Given that everything starts at rest, we know that \( \vec{P} = 0 \) at \( t=0 \). Since there are no external forces, momentum conservation thus tells us that \( \vec{P} \) is always zero. This gives us the relation

\[ \begin{aligned} \vec{P} = 0 = m_B \vec{v}_{BD} + m_P \vec{v}_{PD} \\ = m_B \vec{v}_{BD} + m_P (\vec{v}_{BD} + \vec{v}_{PB}) \\ \Rightarrow \vec{v}_{BD} = -\frac{m_P}{m_P + m_B} \vec{v}_{PB}. \end{aligned} \]

In other words, if the person starts walking at speed \( \vec{v}_0 \), the boat moves relative to the dock with speed given in this formula. The minus sign indicates that as we walk away from the dock, the boat moves towards it. We can also plug this in to the relation between the three velocities to find the person's motion relative to the dock:

\[ \begin{aligned} \vec{v}_{PD} = \vec{v}_{BD} + \vec{v}_{PB} = +\frac{m_B}{m_P + m_B} \vec{v}_{PB}. \end{aligned} \]

It's useful to consider the limits of \( m_B \) here. If the boat is very light, say \( m_B \sim m_P \), then it's very easy for our motion to influence the boat's motion; our walking will push the boat towards the dock, and as a result we won't move as quickly away from the dock as we would on dry land. On the other hand, if \( m_B \gg mP \), then \( \vec{v}{BD} \) approaches zero while \(\vec{v}_{PD} \rightarrow \vec{v}_{PB}\). (In other words, for a heavy enough boat, our effect on the boat's motion is imperceptible and it's as if we're just walking on land.)

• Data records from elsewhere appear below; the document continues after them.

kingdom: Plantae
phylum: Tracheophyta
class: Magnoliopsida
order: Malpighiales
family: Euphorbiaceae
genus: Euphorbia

Just for fun, let's plug in some numbers on a larger-scale example. The largest cruise ship in the world is the Royal Caribbean Symphony of the Seas, with a mass of about 100,000 tons, or \( 9 \times 10^7 \) kg. At maximum capacity, the Symphony can hold 7,718 people. Assuming an average person weighs about 60 kg, what would happen if everyone lined up at one end of the ship and ran to the other end at \( v = 5 \) m/s?

Treating all the people as one mass \( mP = 7718 \times (60\ {\rm kg}) = 4.6 \times 10^5 \) kg moving together, then \( v{PB} \) is 5 m/s, and we can plug in to our formula assuming \( \vec{v}_{BD} = 0 \), i.e. the boat is initially at rest:

\[ \begin{aligned} \vec{v}_{BD} = -\frac{4.6 \times 10^5\ {\rm kg}}{4.6 \times 10^5\ {\rm kg} + 9 \times 10^7\ {\rm kg}} (+5\ {\rm m}/{\rm s}) = 0.025\ {\rm m}/{\rm s} \end{aligned} \]

or 0.06 mph. So I don't think anything noticeable will happen to the ship - it's simply too heavy! (On the other hand, if you've been on a small few-person boat on a lake, you know that your own movements can have a significant effect on how the boat moves.)